Une filiale reverse des dividendes à sa maison mère pour  que celle-ci les reverse à ses actionnaires, leur taxation contrevient alors à la directive européenne puisqu’il y aurait “double imposition”. L’argument fait mouche chez d’autres grands groupes qui s’engouffrent dans la brèche.

En 2016, le Conseil Constitutionnel censure cette disposition. Décision dans laquelle le rejoint la Cour de Justice de l’Union Européenne. Un nouveau recours est alors déposé dénonçant le traitement différencié fait entre les filiales françaises et les filiales situées dans un autre pays membre.

Le Conseil Constitutionnel donne alors à nouveau raison aux plaignants et invalide l’impôt dans sa totalité. Rendu inconstitutionnel, l’impôt doit alors être remboursé sur toute sa période d’activité, une somme estimée à plus de 9 milliards d’euros.

Les dogmes libéraux gravés dans le marbre

La presse bourgeoise se gausse depuis du montant, taxant d’incompétent le législateur. La véritable question qui devrait se poser est pourquoi est-ce qu’une législation européenne vient aussi grossièrement encourager le dumping fiscal ?

Il ne s’agit pas d’un effet de bord d’une législation poursuivant un autre but. Ici la directive n’a que pour seul but d’empêcher un pays de taxer un deuxième fois les bénéfices d’une entreprise afin d’assurer une concurrence fiscale libre et non faussée.
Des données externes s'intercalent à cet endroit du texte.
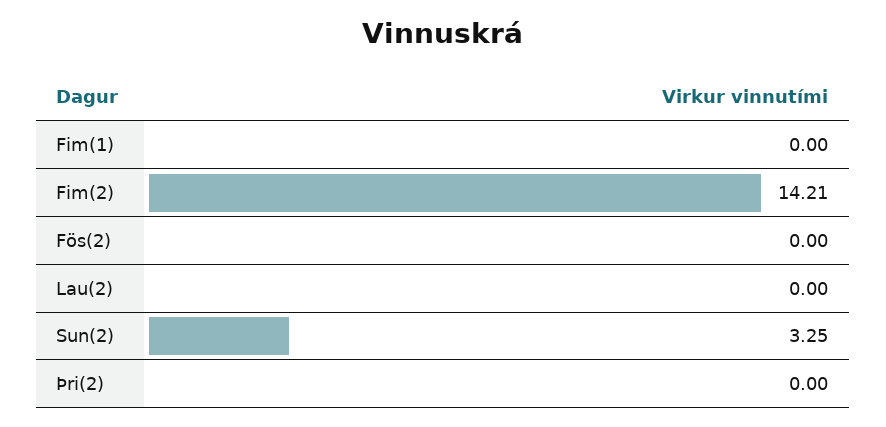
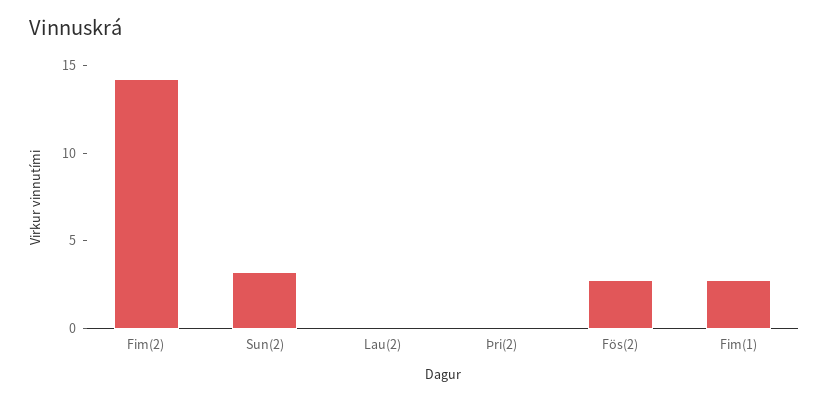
  {
-   "Fim(1)": 0,
+   "Fim(1)": 3,
    "Fim(2)": 14.21,
-   "Fös(2)": 0,
+   "Fös(2)": 3,
    "Lau(2)": 0,
    "Sun(2)": 3.25,
    "Þri(2)": 0
  }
La directive encourage donc directement le dumping fiscal.

Et alors même que la taxe sur les dividendes ne remettait pas directement en cause cette concurrence en matière fiscale, la rédaction de la directive est faite de telle sorte qu’elle empêche finalement une taxation. C’est la capacité même du législateur qui est entravée par les dogmes libéraux inscrits dans le droit de l’Union Européenne.

Aujourd’hui le droit de l’Union Européenne a coûté plus de 9 milliards qui devront être rendus à des multinationales telles que Total, Danone, etc. 9 milliards qui auraient pu servir à l’éducation, aux hôpitaux, et autres services publics. 
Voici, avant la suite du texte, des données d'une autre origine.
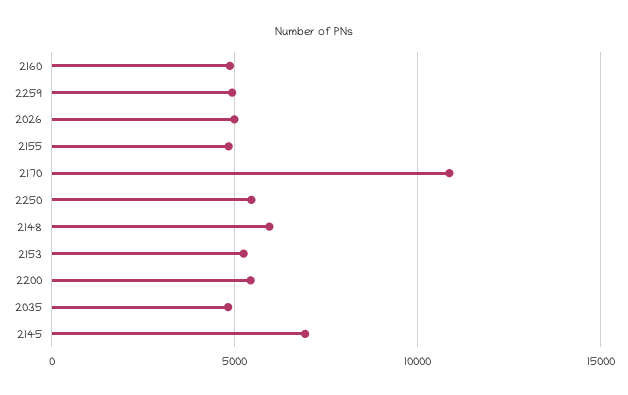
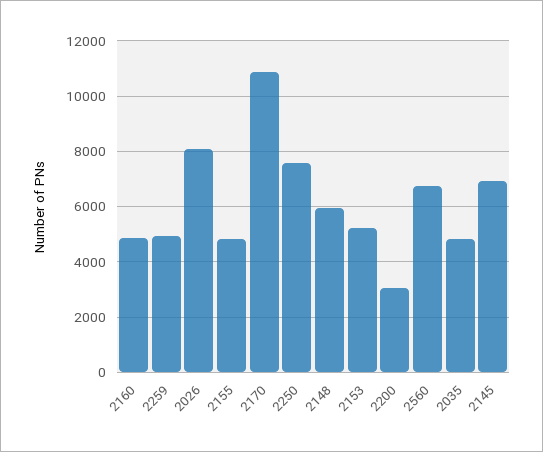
  {
    "2160": 4750,
    "2259": 5000,
-   "2026": 5000,
+   "2026": 8000,
    "2155": 4750,
    "2170": 10750,
-   "2250": 5500,
+   "2250": 7500,
    "2148": 6000,
    "2153": 5250,
-   "2200": 5500,
+   "2200": 3000,
    "2035": 4750,
-   "2145": 7000
+   "2145": 7000,
+   "2560": 6750
  }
Les frontières toujours gagnantes du capital

L’Union Européenne n’est pas toujours portée comme un seul et même espace économique. Si la directive sur l’imposition des sociétés mères et filiales consacre cette notion pour éviter toute imposition, les ordonnances sur le code du travail font l’inverse.
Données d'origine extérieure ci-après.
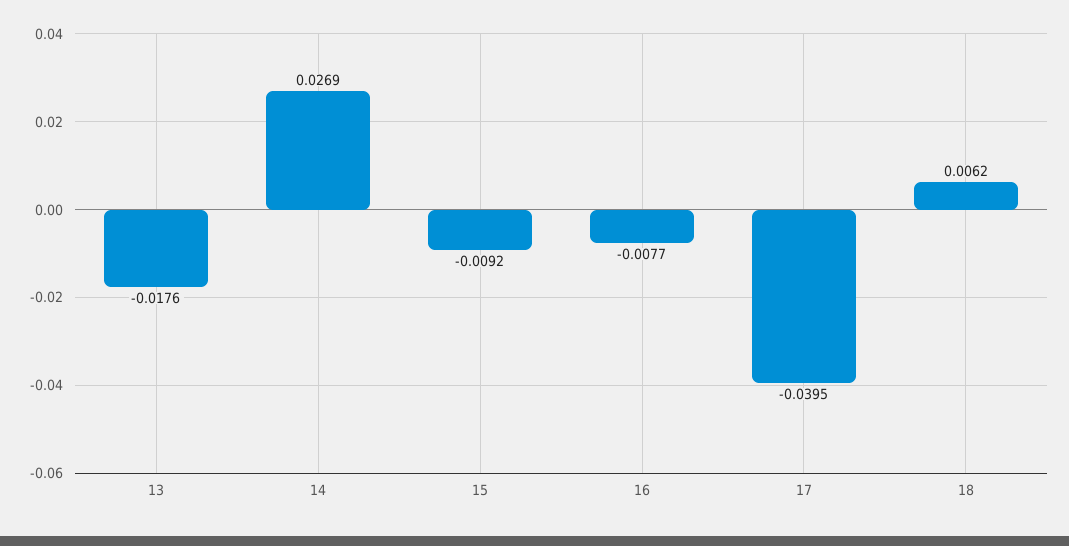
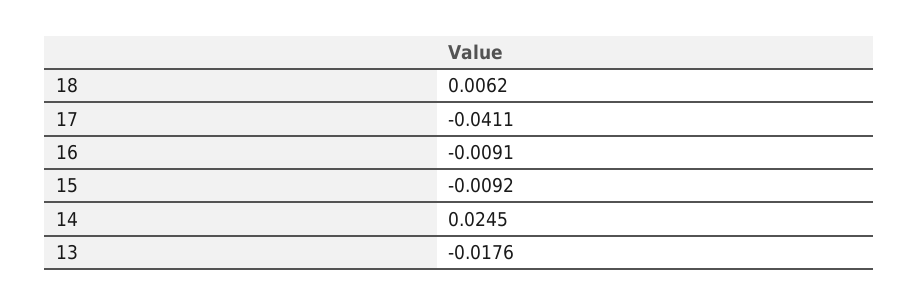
  {
    "13": -0.0176,
-   "14": 0.0269,
+   "14": 0.0245,
    "15": -0.0092,
-   "16": -0.0077,
+   "16": -0.0091,
-   "17": -0.0395,
+   "17": -0.0411,
    "18": 0.0062
  }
Le périmètre géographique d’appréciation des difficultés économiques est limité au seul cadre national. Une société mère dont on ne peut imposer les profits réalisés par une filiale ne peut pas non plus se voir reprocher la bonne santé financière de cette filiale en cas de licenciements économiques.

Pour les capitalistes, les frontières sont toujours une source de profit.